#### What is expected:
Please carry on the passage below about the Snay settlement and its confidentiality clause, starting right after its last sentence.

#### Supplied passage:
┄┄┄┄┄┄┄┄┄┄┄┄┄┄┄┄┄┄┄┄
Snay had sued his former employer for age discrimination following the decision of the school not to renew his contract as headmaster at a private Florida school that his daughter attended.

The parties agreed to settle the claim. The settlement included payment to Snay of $80,000, but also included a confidentiality provision that relieved the school of the obligation to make payment of the settlement amount should Snay or his wife breach the confidentiality provisions of the settlement agreement. The confidentiality provisions provided, in part, as follows:

“[T]he plaintiff shall not either directly or indirectly, disclose, discuss or communicate to any entity or person, except his attorneys or other professional advisors or spouse any information whatsoever regarding the existence or terms of this Agreement. . . A breach . . .will result in disgorgement of the Plaintiffs portion of the settlement Payments.”

A mere four days after the settlement was reached, the Snay’s college-aged daughter made the following post on her Facebook page, which went out to her 1200 Facebook friends:

“Mama and Papa Snay won the case against Gulliver. Gulliver is now officially paying for my vacation to Europe this summer. SUCK IT.”

At trial, Snay succeeded in his argument that the disclosure by his daughter did not amount to a breach of the confidentiality provisions. The Court of Appeal, in a decision that should apply with equal force relative to the enforcement of confidentiality provisions in Canada, reversed, and held that no part of the settlement funds we payable to Snay.

The Court of Appeal held that a settlement agreement is to be interpreted like any other contract, and that unambiguous language is to be given a realistic interpretation based on the plain, everyday meaning conveyed by the words.
┄┄┄┄┄┄┄┄┄┄┄┄┄┄┄┄┄┄┄┄
#### Dataset excerpt:
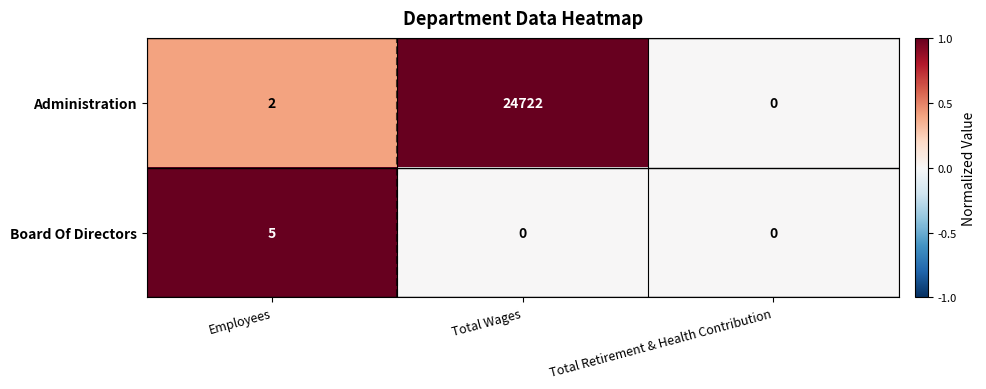

Between Employees and Total Wages, which series saw the biggest shift?

Administration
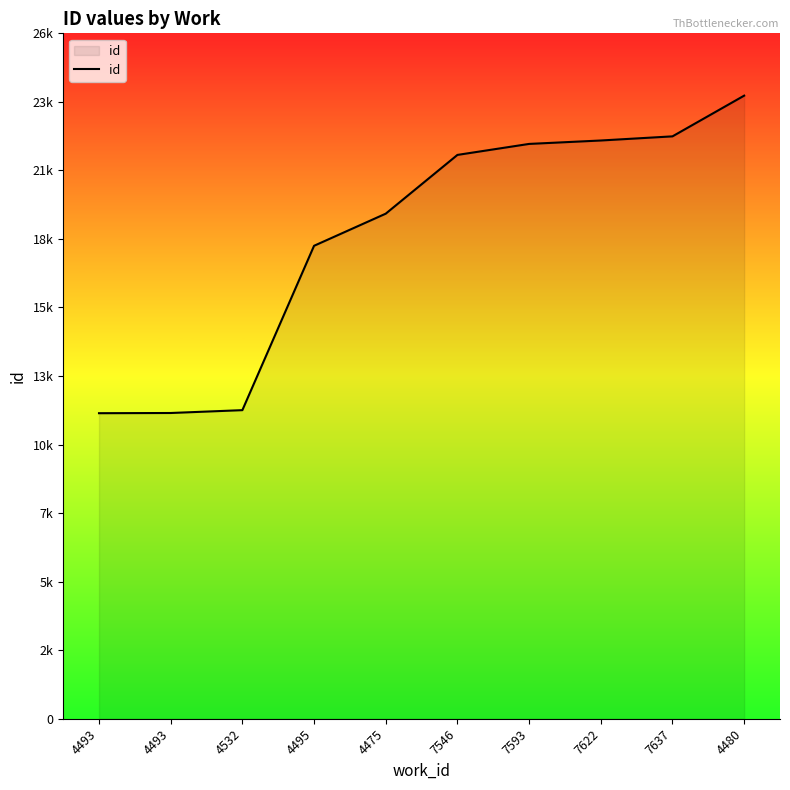

Is it true that the value at 4495 is 24757?

False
┄┄┄┄┄┄┄┄┄┄┄┄┄┄┄┄┄┄┄┄
#### Task output:
In this case, the plain, unambiguous meaning of the confidentiality provision was that neither Snay nor his wife would “either directly or indirectly” disclose to anyone (other than their lawyers or other professionals) “any information” regarding the existence or the terms of the parties’ agreement.

Snay admitted to telling his daughter of the settlement. His statement that “he needed to tell his daughter something” did not excuse his breach. His intention to disclose should have been revealed during the settlement negotiations, so that this fact might be considered by the school.

The court held that Snay violated the agreement by doing exactly what he had promised not to do. His daughter then did precisely what the confidentiality agreement was designed to prevent, advertising to the school community that Snay had been successful in his case against the school.

The case serves as a poignant reminder that social media is a very public forum, and communication through it will be treated as any other form of communication or publication.